In a medium-sized metal bowl whisk the eggs, yolks, brown sugar, and white sugar until it becomes smooth (about 1 minute).

Once smooth, place the bowl over your double boiler base and whisk the egg vigorously until it gets frothy and begins to thicken (about 5 minutes). Do not stop whisking, otherwise the egg will start to cook and the dessert will not turn out well.

Meyer Lemon Sabayon

Once frothy and thicker, add in half the lemon juice mixture and 1 tablespoon of olive oil. Continue whisking until well incorporated and starting to thicken again.

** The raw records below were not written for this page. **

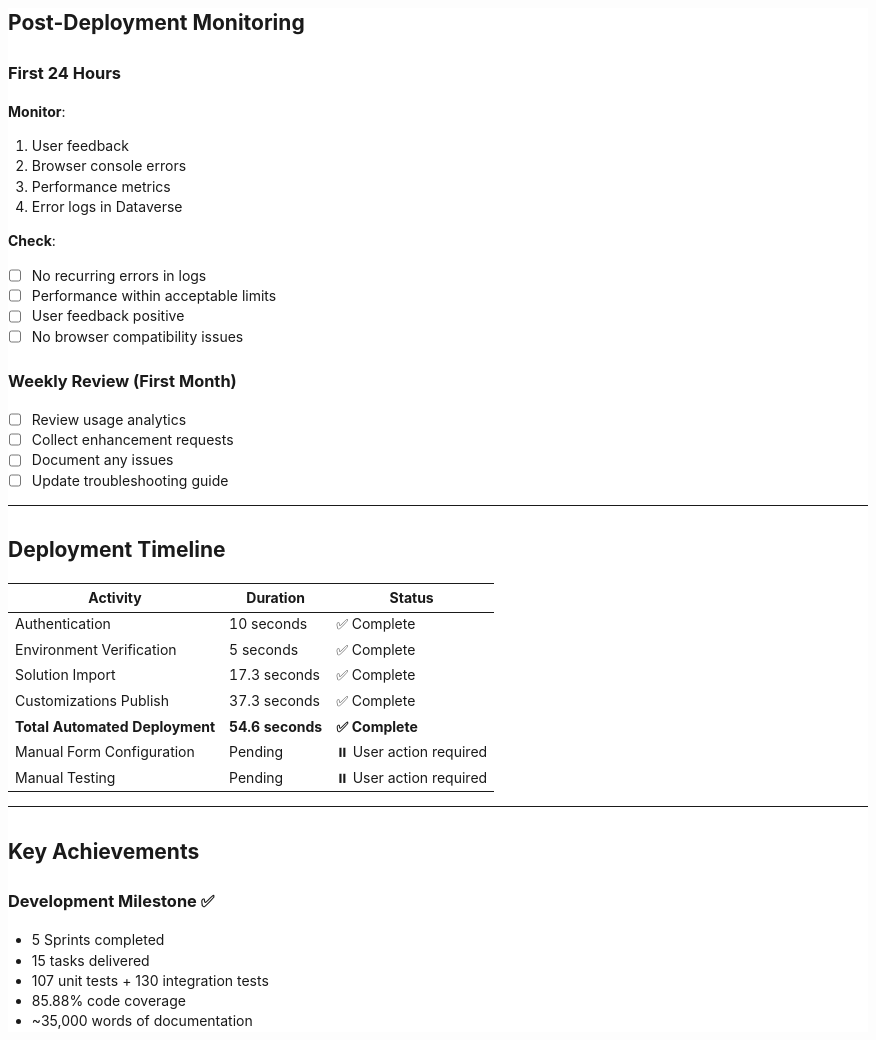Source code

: 
## Post-Deployment Monitoring

### First 24 Hours

**Monitor**:
1. User feedback
2. Browser console errors
3. Performance metrics
4. Error logs in Dataverse

**Check**:
- [ ] No recurring errors in logs
- [ ] Performance within acceptable limits
- [ ] User feedback positive
- [ ] No browser compatibility issues

### Weekly Review (First Month)

- [ ] Review usage analytics
- [ ] Collect enhancement requests
- [ ] Document any issues
- [ ] Update troubleshooting guide

---

## Deployment Timeline

| Activity | Duration | Status |
|----------|----------|--------|
| Authentication | 10 seconds | ✅ Complete |
| Environment Verification | 5 seconds | ✅ Complete |
| Solution Import | 17.3 seconds | ✅ Complete |
| Customizations Publish | 37.3 seconds | ✅ Complete |
| **Total Automated Deployment** | **54.6 seconds** | **✅ Complete** |
| Manual Form Configuration | Pending | ⏸️ User action required |
| Manual Testing | Pending | ⏸️ User action required |

---

## Key Achievements

### Development Milestone ✅
- 5 Sprints completed
- 15 tasks delivered
- 107 unit tests + 130 integration tests
- 85.88% code coverage
- ~35,000 words of documentation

Test the texture by dipping a spoon in the mixture. Once it coats the spoon without Immediately dripping off (as seen above), add the remainder of the lemon juice/corn starch mixture and 2 tablespoons of olive oil. Continue to whisk until mixture is close to the texture of pudding. Once it reaches this consistency, remove the double boiler from the heat.

Lemon Zest

Whisk in the lemon zest and minced sage. Vigorously whisk in the coconut oil one tablespoon at a time until fully incorporated and smooth. Once everything is mixed in, take the bowl/top of your double boiler out of the water.

Meyer Lemon Tarts

Spoon or pour the sabayon into the center of your tart shell(s), being careful not to get it onto the outsides of the crust. Place the tart(s) under the broiler until the tops are lightly browned, about 1 minute. Do not leave the oven alone while broiling! They can burn very fast if you're not careful.

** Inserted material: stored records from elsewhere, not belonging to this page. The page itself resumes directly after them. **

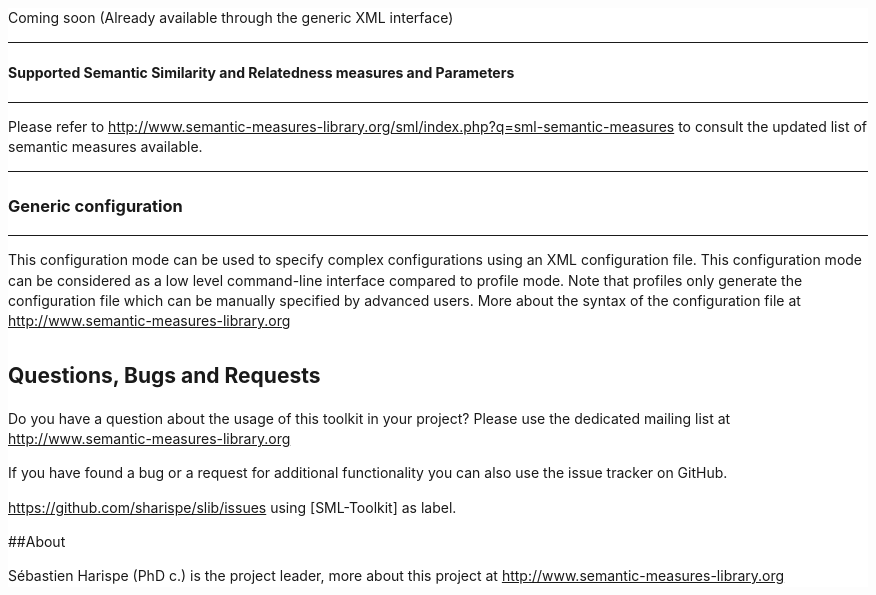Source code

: Coming soon (Already available through the generic XML interface)


---------------------------------------
####  Supported Semantic Similarity and Relatedness measures and Parameters
---------------------------------------

Please refer to http://www.semantic-measures-library.org/sml/index.php?q=sml-semantic-measures to consult the updated list of semantic measures available.

---------------------------------------
### Generic configuration
---------------------------------------

This configuration mode can be used to specify complex configurations using an XML configuration file.
This configuration mode can be considered as a low level command-line interface compared to profile mode.
Note that profiles only generate the configuration file which can be manually specified by advanced users.
More about the syntax of the configuration file at http://www.semantic-measures-library.org


## Questions, Bugs and Requests
Do you have a question about the usage of this toolkit in your project? 
Please use the dedicated mailing list at http://www.semantic-measures-library.org

If you have found a bug or a request for additional functionality you can also use the issue tracker on GitHub.

https://github.com/sharispe/slib/issues using [SML-Toolkit] as label.

##About

Sébastien Harispe (PhD c.) is the project leader, more about this project at http://www.semantic-measures-library.org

Meyer Lemon, Olive Oil, and Sage Tart

Enjoy!

MEYER LEMON, SAGE, AND OLIVE OIL TART

Servings: 6-8

Time: 35 mins

Difficulty: intermediate

INGREDIENTS

  • 1/3 cup Meyer lemon juice (about 3 lemons)

  • 2 Tbs Eureka lemon juice

  • 3 Tbs cold virgin coconut oil

  • 3 Tbs extra virgin olive oil

  • 2 large eggs

  • 2 egg yolks

  • 1/2 cup brown sugar

  • 1/4 cup white sugar

  • 4 fresh sage leaves, finely minced

  • 2 tsp corn starch,

  • Zest from 1 Meyer lemon

  • 1 pre-baked Almond Olive Oil Tart Crust (or 4 minis)

PREPARATION

Before you begin cooking you should do the following:

– Measure and lay out all of your ingredients in advance because you’ll need to be able to grab them easily while whisking the filling (aka the sabayon).

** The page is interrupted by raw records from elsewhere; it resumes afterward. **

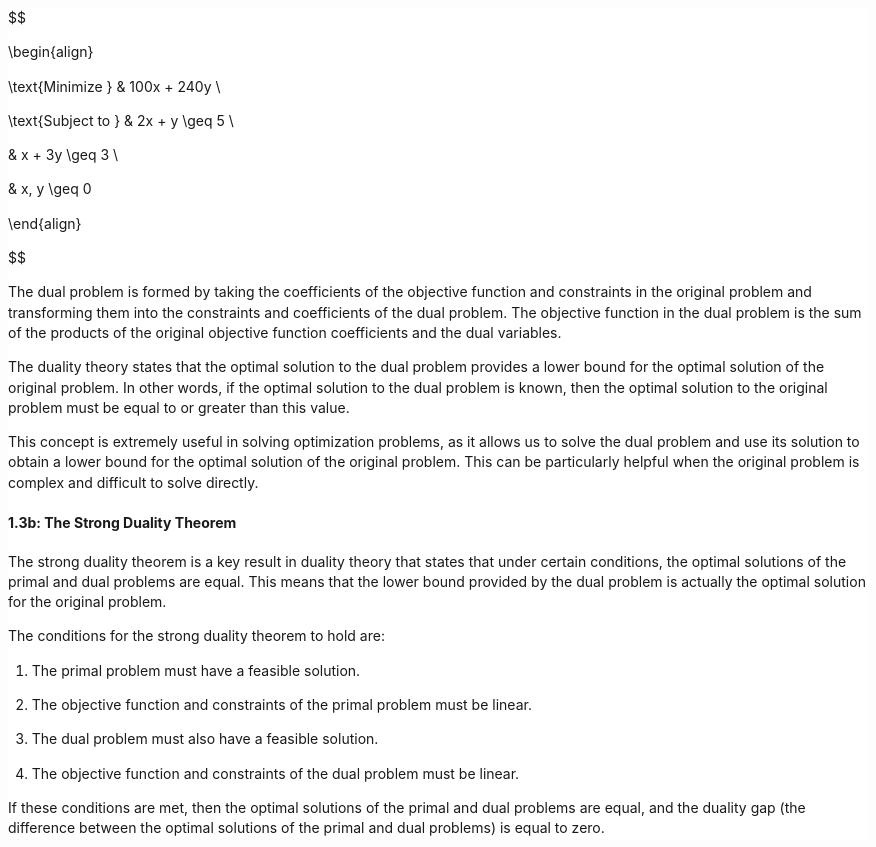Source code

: 

$$

\begin{align}

\text{Minimize } & 100x + 240y \\

\text{Subject to } & 2x + y \geq 5 \\

& x + 3y \geq 3 \\

& x, y \geq 0

\end{align}

$$



The dual problem is formed by taking the coefficients of the objective function and constraints in the original problem and transforming them into the constraints and coefficients of the dual problem. The objective function in the dual problem is the sum of the products of the original objective function coefficients and the dual variables.



The duality theory states that the optimal solution to the dual problem provides a lower bound for the optimal solution of the original problem. In other words, if the optimal solution to the dual problem is known, then the optimal solution to the original problem must be equal to or greater than this value.



This concept is extremely useful in solving optimization problems, as it allows us to solve the dual problem and use its solution to obtain a lower bound for the optimal solution of the original problem. This can be particularly helpful when the original problem is complex and difficult to solve directly.



#### 1.3b: The Strong Duality Theorem



The strong duality theorem is a key result in duality theory that states that under certain conditions, the optimal solutions of the primal and dual problems are equal. This means that the lower bound provided by the dual problem is actually the optimal solution for the original problem.



The conditions for the strong duality theorem to hold are:



1. The primal problem must have a feasible solution.

2. The objective function and constraints of the primal problem must be linear.

3. The dual problem must also have a feasible solution.

4. The objective function and constraints of the dual problem must be linear.



If these conditions are met, then the optimal solutions of the primal and dual problems are equal, and the duality gap (the difference between the optimal solutions of the primal and dual problems) is equal to zero.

– Prepare a double boiler by boiling 1-2 inches of water in the base pot. If you do not have a double boiler, pick a mixing bowl that fits on top of a regular pot, but make sure it sits at least a few inches above the bottom of the pot. Heat water in the base pot.

– Place your tart shell(s) on a parchment lined sheet tray.

– Mix the corn starch into the lemon juice.

– Turn your broiler on high.

METHOD

  • In a medium-sized metal bowl or the top of your double boiler, whisk the eggs, yolks, brown sugar and white sugar until it becomes smooth (about 1 minute).

  • Once smooth, place the bowl over your double boiler base and whisk the egg vigorously until it gets frothy and begins to thicken. Do not stop whisking, otherwise the egg will start to cook and the dessert will not turn out well.

  • In a medium-sized metal bowl whisk the eggs, yolks, brown sugar and white sugar until it becomes smooth (about 1 minute).

  • Once frothy and slightly thicker, add in half the lemon juice/corn starch mixture and 1 tablespoon of olive oil. Continue whisking until well incorporated and starting to thicken again.

  • Test the texture by dipping a spoon in the mixture. Once it coats the spoon without immediately dripping off, add the remainder of the lemon juice mixture and 2 tablespoons of olive oil. Continue to whisk until mixture almost resembles the texture of pudding. Once it reaches this consistency, remove the double boiler from the heat.

  • Now that the sabayon is almost thick like pudding, whisk in the lemon zest and minced sage. Vigorously whisk in the coconut oil one tablespoon at a time until fully incorporated and smooth.

  • Once everything is mixed in, take the mixing bowl or top of your double boiler off of the water.

  • Spoon or pour the sabayon into the center of your tart shell(s), being careful not to get it onto the outsides of the crust. Place the tart(s) under the broiler until the tops are lightly browned, about 1 minute. Do not leave the oven alone while broiling! The tart can burn very fast if you’re not careful.

  • Let cool for at least 30 minutes. Serve room temperature or chilled. Enjoy!